The combination of exosomal RNA and cell-free DNA improved the sensitivity of blood-based liquid biopsy for EGFR mutation detection in non–small-cell lung cancer compared with standard circulating tumor DNA.
The combination of exosomal RNA (exoRNA) and cell-free DNA (cfDNA) improved the sensitivity of blood-based liquid biopsy for EGFR mutation detection in non–small-cell lung cancer (NSCLC) compared with standard circulating tumor DNA (ctDNA), according to a new study.
“The proportion of patients with detectable ctDNA varies by indication, stage of disease, tumor burden, and other clinical characteristics,” wrote study authors led by Johan Skog, PhD, of Exosome Diagnostics, in Waltham Massachusetts (the company provided the plasma exoRNA isolation technology used in this study). “One means to overcome the challenge of mutation detection in patients with limited ctDNA could be to include the tumor-associated RNA derived from exosomes.”
The new study included pretreatment tumor and plasma samples from 84 patients enrolled in the TIGER-X trial, which was a phase I/II study of rociletinib in NSCLC patients with mutant EGFR. A combination of exoRNA and cfDNA (exoNA) was analyzed for mutations, and compared to existing data from the same samples using ctDNA. The results were published in Annals of Oncology.
Among 54 samples that had valid tumor tissue, the sensitivity of the exoNA for finding activating EGFR mutations was 98% (53 of 54). This was significantly better than ctDNA, which had a sensitivity of 82% (44 of 54; P = .004). The results were similar for T790M mutations, for which exoNA had a sensitivity of 90% (44 of 49 available samples), and ctDNA had a sensitivity of 84% (41 of 49).
In a subgroup of 50 patients who had low-copy T790M (< 10 copies/mL), the sensitivity was 81% with exoNA and 58% with ctDNA for activating EGFR mutations (P = .003). For T790M mutations, exoNA had a sensitivity of 61% while ctDNA had a sensitivity of 53% (P = .5).
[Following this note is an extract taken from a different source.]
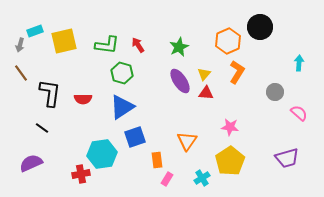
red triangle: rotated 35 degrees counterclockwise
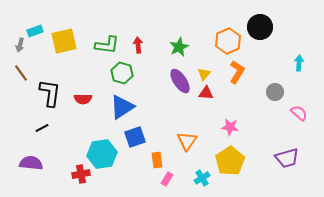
red arrow: rotated 28 degrees clockwise
black line: rotated 64 degrees counterclockwise
purple semicircle: rotated 30 degrees clockwise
The difference was greatest in another subgroup of 21 patients with intrathoracic (M0/M1a) disease. In those patients, the sensitivity for activating mutations was 74% with exoNA and 26% with ctDNA (P = .003); for T790M mutations the rates were 31% and 19%, respectively (P = .5).
“The increase in sensitivity when using exoNA was not accompanied by a significant difference in specificity,” the authors wrote. The exoNA test “could be especially beneficial in cases with low levels of nucleic acids in circulation, such as patients with low tumor burden, intrathoracic disease, or for early detection of cancer.”